Carolina over Atlanta–I honestly have no idea. I’m having a football pizza party Saturday night, and the lone invitee-who-is-not-my-roommate e-mailed and said, “I wish there were better games to watch. I don’t care about the NFC.” But it’s just the novelty of NFL on a Saturday that this party is built around, so it’ll work.

Houston over Chicago

Buffalo over Cincinnati–Of course the Bills go on this streak when I don’t live in New York State. Gotta love it. To think I had written them off…but then again, we’re finally in a playoff race, meaning we’ll collapse horribly, giving all of Western New Yorkers a pitiful end to their holiday season. Happy Holidays, Bills fans! We’re the new Red Sox fans of the world, except at least the Red Sox had some World Series already stashed in there. Bills fans aren’t having a bad century, they’re having a hurtful existance.

Minnesota over Detroit

San Diego over Cleveland–Excuse me, but I’m noticing that a certain team may be doing a bit better now that a certain QB is out for the season. Never mind that it happened to coinside with the firing of a troubled coach. I’d just thought it needed to be put out there.

Jets over Seattle

Philadephia over Dallas–Does anyone call out, “Go ‘Cuse!” at the tv screen when McNabb does something great? Is it just me and the Western New Yorkness?

Denver over Kansas City–Fun game Monday night by the Chiefs. I didn’t get to see it, but listened to it over the radio. Of course I miss all the offensive funhouses. Of course.

St. Louis over Arizona–Can this game just not count? I swear, I’d rather watch San Fran.

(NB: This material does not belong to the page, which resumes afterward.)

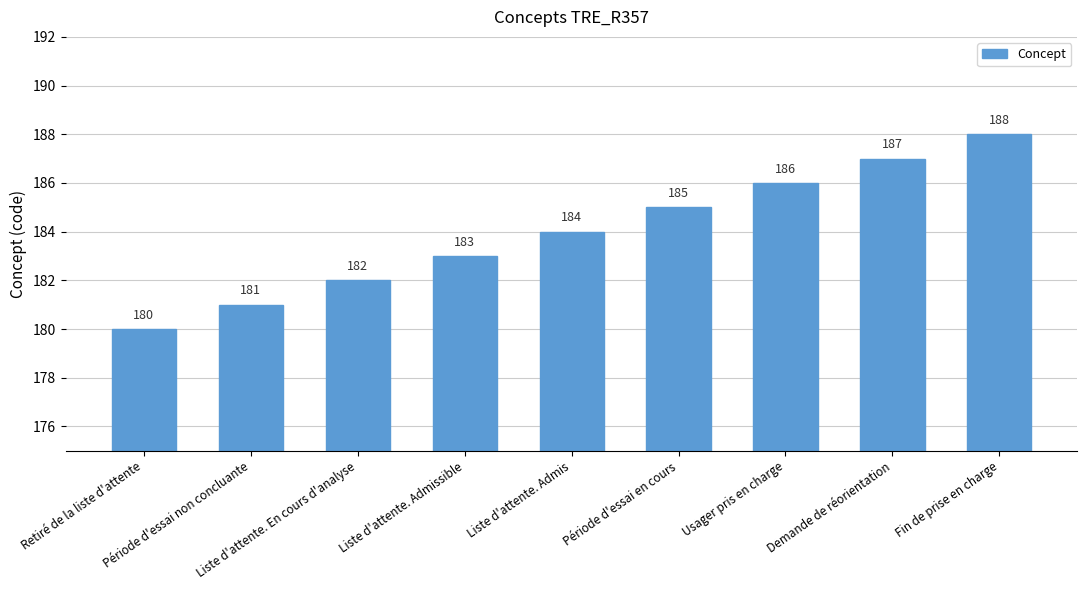

What position from the right is Période d'essai en cours?

4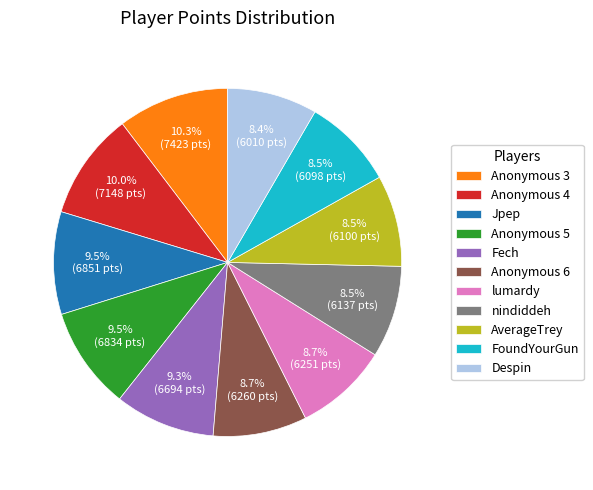

The nindiddeh slice represents 23% of the pie. True or false?

False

Tampa Bay over New Orleans

Green Bay over Jacksonville–Everyone says next year is the year for the Jags. But didn’t they say that last year too?

Oakland over Tennessee

Indianapolis over Baltimore–I haven’t spoken to my father about this game, but I can hear him right now, “Over course Indy will win. They’ll rig it if they have to. They want him to get that record on national TV. It’s the same reason Favre was scheduled on Monday Night Football at his 200th start.”

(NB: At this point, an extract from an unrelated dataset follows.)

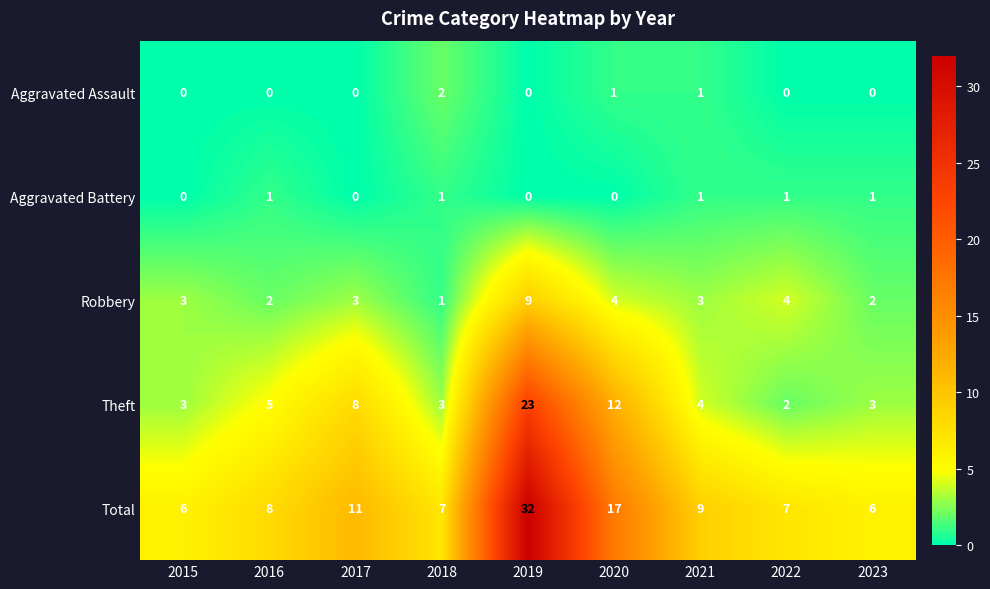

Rank the series at 2016 from lowest to highest value.

Aggravated Assault, Aggravated Battery, Robbery, Theft, Total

New England over Miami–Of course, my first homeworkless Monday night, and I get this game. If the Bills (or at least the Western NY media) danced around the idea of Marv Levy returning when Gregg Williams was done with, then I swear in the next week, if Saban doesn’t sign, then you’re going to hear the Don Shula rumor. And not his younger son either.

Last week: 13-3. This week: Probably worse.